# [Texto para revisión]
# # # # #
Los cabalistas saben bien que las cuatro letras del nombre Divino, dan origen a los 4 mundos cabalísticos, y el mundo de Assiah, creado por la segunda Hei, es un mundo de contingencia, creado por la caída del hombre, y ese es el misterio de cómo los 3 se hicieron 4.

La verdadera naturaleza del cielo y el infierno

Pero volvamos al tema, que siempre me da por divagar. Normalmente concebimos el proceso de juicio y salvación como una transacción judicial del mundo humano, donde una persona puede ir a la cárcel o salir de ella, solo con que alguien con poder le otorgue un boleto de salida o de condena, sin que la persona cambie o modifique en absoluto su forma de ser.

En el mundo espiritual esto no funciona así. Al cielo no puedes entrar con todos los defectos que tienes; tus defectos te mantienen apegado a la tierra. Uno no va al cielo, ahora mismo sin morir, porque tenemos pensamientos, emociones, patrones, acciones y energías que nos mantienen muy pegados al suelo. Por eso, cuando la persona muere sin haberse perfeccionado, reencarna.

Cuando uno deja de estar adherido a la tierra, cuando se perfecciona y alcanza ese estado que Cristo llamaba "estar en el mundo sin ser del mundo", entonces uno se ha constituido a uno mismo como ciudadano del cielo. Una persona que piensa como piensa la gente del cielo, que siente como siente la gente del cielo, que actúa como la gente del cielo. Eso es lo que en el cristianismo se llama santidad.
# # # # #
# [Extracto de datos]
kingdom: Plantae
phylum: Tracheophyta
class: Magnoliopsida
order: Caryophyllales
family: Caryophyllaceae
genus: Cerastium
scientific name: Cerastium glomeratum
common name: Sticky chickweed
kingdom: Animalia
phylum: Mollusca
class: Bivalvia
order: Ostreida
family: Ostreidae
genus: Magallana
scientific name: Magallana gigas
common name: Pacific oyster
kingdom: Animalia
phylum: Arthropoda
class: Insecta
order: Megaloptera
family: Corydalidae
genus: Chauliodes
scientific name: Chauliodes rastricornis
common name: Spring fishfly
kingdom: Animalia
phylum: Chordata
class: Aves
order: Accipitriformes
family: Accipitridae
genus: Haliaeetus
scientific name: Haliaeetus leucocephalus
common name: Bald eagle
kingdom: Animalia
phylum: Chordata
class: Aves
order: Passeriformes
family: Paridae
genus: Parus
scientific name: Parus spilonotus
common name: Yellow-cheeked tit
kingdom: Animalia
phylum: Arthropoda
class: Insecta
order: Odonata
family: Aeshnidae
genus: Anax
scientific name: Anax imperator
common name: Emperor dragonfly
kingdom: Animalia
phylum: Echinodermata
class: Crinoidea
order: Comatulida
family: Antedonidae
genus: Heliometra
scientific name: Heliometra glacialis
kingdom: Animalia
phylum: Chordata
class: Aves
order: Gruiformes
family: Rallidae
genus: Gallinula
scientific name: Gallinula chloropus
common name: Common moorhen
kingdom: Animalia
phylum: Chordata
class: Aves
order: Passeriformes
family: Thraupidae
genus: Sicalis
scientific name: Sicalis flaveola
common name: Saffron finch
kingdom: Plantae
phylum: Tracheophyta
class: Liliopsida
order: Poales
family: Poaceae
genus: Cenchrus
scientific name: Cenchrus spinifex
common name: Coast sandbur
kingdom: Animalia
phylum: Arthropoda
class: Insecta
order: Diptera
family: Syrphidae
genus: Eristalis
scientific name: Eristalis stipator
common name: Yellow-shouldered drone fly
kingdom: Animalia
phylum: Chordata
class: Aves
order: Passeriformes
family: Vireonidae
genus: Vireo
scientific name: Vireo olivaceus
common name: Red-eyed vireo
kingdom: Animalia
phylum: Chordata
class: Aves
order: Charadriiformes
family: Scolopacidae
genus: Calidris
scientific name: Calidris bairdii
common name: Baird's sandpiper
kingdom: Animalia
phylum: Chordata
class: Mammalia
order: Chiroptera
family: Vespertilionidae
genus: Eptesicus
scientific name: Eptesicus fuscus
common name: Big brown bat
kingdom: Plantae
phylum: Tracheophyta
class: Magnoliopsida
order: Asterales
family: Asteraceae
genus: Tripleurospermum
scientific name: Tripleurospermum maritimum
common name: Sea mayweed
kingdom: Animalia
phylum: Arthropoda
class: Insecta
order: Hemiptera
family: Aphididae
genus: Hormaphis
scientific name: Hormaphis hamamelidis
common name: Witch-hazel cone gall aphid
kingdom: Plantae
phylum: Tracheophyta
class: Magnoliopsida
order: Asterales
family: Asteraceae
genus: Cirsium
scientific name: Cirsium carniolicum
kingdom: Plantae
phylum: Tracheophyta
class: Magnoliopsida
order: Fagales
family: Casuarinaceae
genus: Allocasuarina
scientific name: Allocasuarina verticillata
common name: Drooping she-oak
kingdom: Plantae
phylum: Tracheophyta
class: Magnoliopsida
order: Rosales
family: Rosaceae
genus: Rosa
# # # # #
# [Trabajo requerido]
[1] Enumera lo que, según el texto sobre el cielo y el infierno, nos mantiene muy pegados al suelo.
[2] Según el texto sobre el cielo y el infierno, ¿qué sucede cuando una persona muere sin haberse perfeccionado?
[3] Retoma el texto sobre el cielo y el infierno justo después de su última oración.
Los registros no tienen ningún papel en este ejercicio.

# [Resultados esperados]
[1] Pensamientos, emociones, patrones, acciones y energías.

[2] La persona reencarna.

[3]
Cuando alcanzas santidad, eres libre. No necesitas que alguien te diga si puedes o no entrar al cielo; vas al cielo porque ahí es donde perteneces, porque te pareces al cielo. Y como te pareces al cielo, en el mundo espiritual estás automáticamente en él. En cambio, si mueres siendo perverso, no puedes ir al cielo aunque alguien te declare libre, porque no te has convertido en la persona que puede estar ahí, que pertenezca ahí.

La ley como guía hacia la perfección

Entonces sí hay juicio y sí hay ley (Dharma/Torah). La ley existe porque nos da la visión de cómo perfeccionarnos. No se trata de un cumplimiento exterior, mecánico y superficial para fingir y engañar al juez, decirle lo que quiere oír para que nos dé un veredicto favorable. La ley te guía para que te conviertas en una encarnación de luz, una encarnación de amor, una encarnación de santidad.

La ley no fue abolida en la cruz. Cristo, de hecho, vino a demostrarnos más claramente nuestro camino, pues probó que era posible para un ser humano alcanzar la santidad, la cristificación. Los seres humanos seguimos pegados a este mundo no porque sea imposible ascender, no porque la ley sea muy estricta, sino porque no hemos seguido el camino.

¿Y cuál es ese camino? Jesús lo dejó claro: "Niégate a ti mismo" —es decir, disuelve el ego—, "toma tu cruz" —es decir, asume responsabilidad de tu vida— "y sígueme" es decir: Conviértete en lo que yo soy, sigue mis pasos. Se dice fácil, pero realizarlo es verdaderamente difícil, aunque no sea imposible.

Cristo como juez

¿Con qué base juzga Dios al mundo? Con la base de Cristo. Por eso se dice en la escritura que Cristo juzga a vivos y muertos, que el Padre no juzga sino que ha dejado la tarea de juzgar al Hijo, pero Cristo no es el juez, él es el fiel.

¿Cómo juzga el Hijo? Semejante a lo que ocurría en el juicio según los misterios egipcios, donde el corazón del difunto era pesado contra a una pluma de Maat, la diosa de la verdad, si el corazón era más pesado que la verdad, debido a los malos actos, y a los malos sentimientos, el alma era condenada.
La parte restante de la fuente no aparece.